- Born: August 7, 1871 Lebanon, Tennessee, U.S.
- Died: July 25, 1940 (aged 68) Oklahoma City, U.S.
- Occupations: Attorney, Justice of the Oklahoma Supreme Court (1924-1931), Chief Justice, 1931-2
- Years active: 1918–1932

= Eugene Lester =

American attorney and judge (1871–1940)

Eugene F. Lester (1871–1940) was an American attorney and judge known as Chief Justice of the Oklahoma (US) Supreme Court from 1931 to 1932.

==Early life==
Eugene F. Lester was born August 7, 1871, in Lebanon, Tennessee to Preston S. and Elizabeth (née Crutchfield). He became an attorney, moved to Oklahoma and became judge of the 5th Judicial District from 1918 to 1924. In 1924, he was named to the Oklahoma Supreme Court, where he served until 1931. (Note: No source consulted has indicated that Lester had any formal law school training. Presumably, he qualified for the bar by reading law, a rather common practice, especially in the United States at that time.) He also served as chief justice of the Supreme Court from 1931 to 1932. He was a member of the Disciples of Christ church, Free Masons and Odd Fellows.

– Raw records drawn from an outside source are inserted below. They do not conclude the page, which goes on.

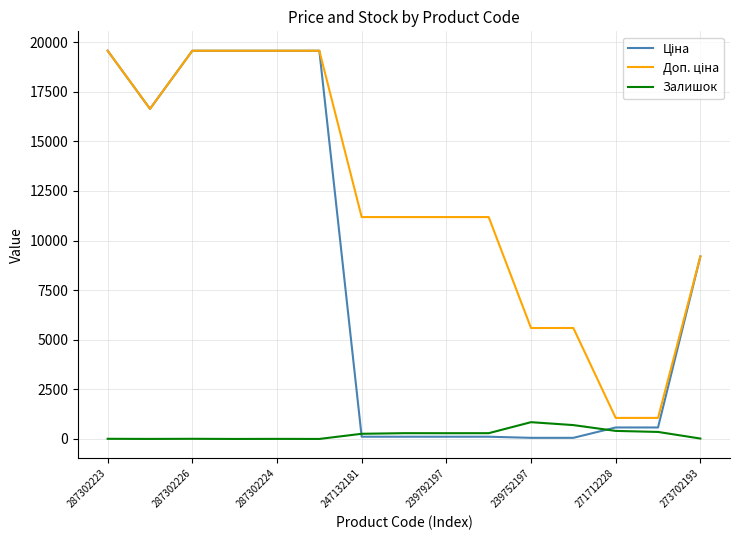

What is the maximum value shown in the chart?

19564.9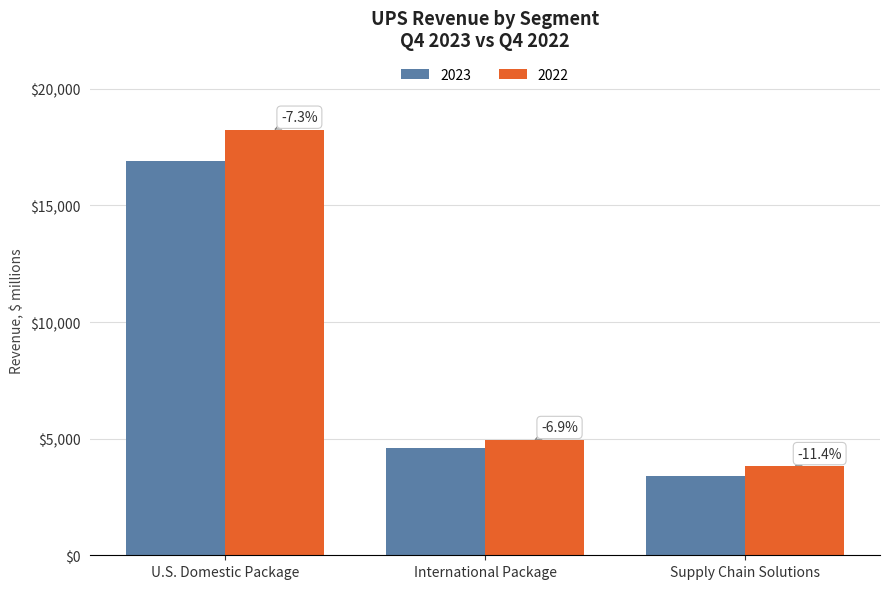

How many bars are there in each group?

2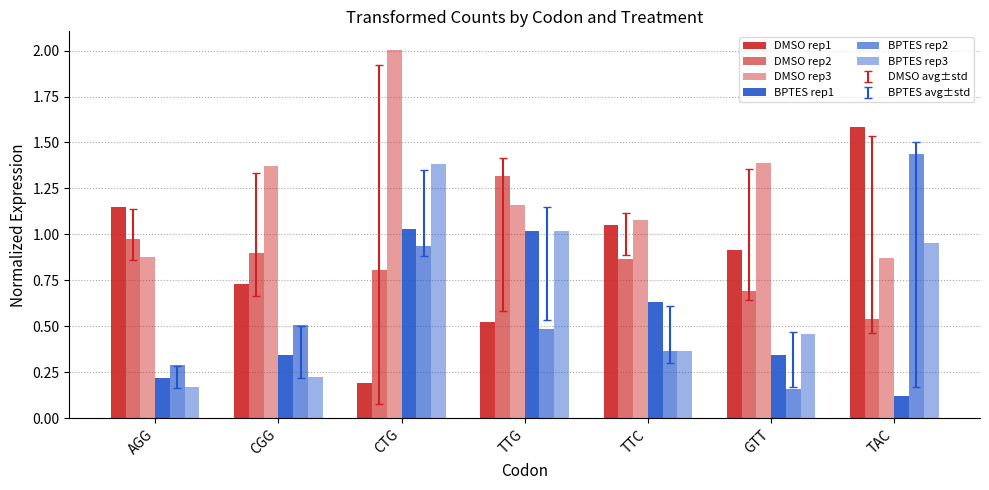

Count the number of data series in this chart.

6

While serving as Chief Justice, Lester represented Oklahoma in a University of North Carolina study that examined the practices of six state supreme courts in trying to be more efficient by sitting in divisions rather than en banc while hearing cases. (Note: The states considered were: California, Colorado, Florida, Georgia, Kansas, Louisiana, Mississippi, Missouri and Virginia.)

==Death==
A brief notice in the Emporia Gazette in Emporia, Kansas, stated that Lester's body was found in an Oklahoma City hotel room with a bullet wound to the head. A note in the room indicated that he took his own life on July 25, 1940, because of ill health. The acting coroner ruled the death a suicide and gave no other details.

His daughter, Doris Lester Burns, survived him. She died in Pittsburgh, Pennsylvania, at the age of 86, on September 24, 1993, where she had lived for many years. Both her husband, Chester Parker Burns, and her mother, Beulah Collier Lester, had preceded her in death.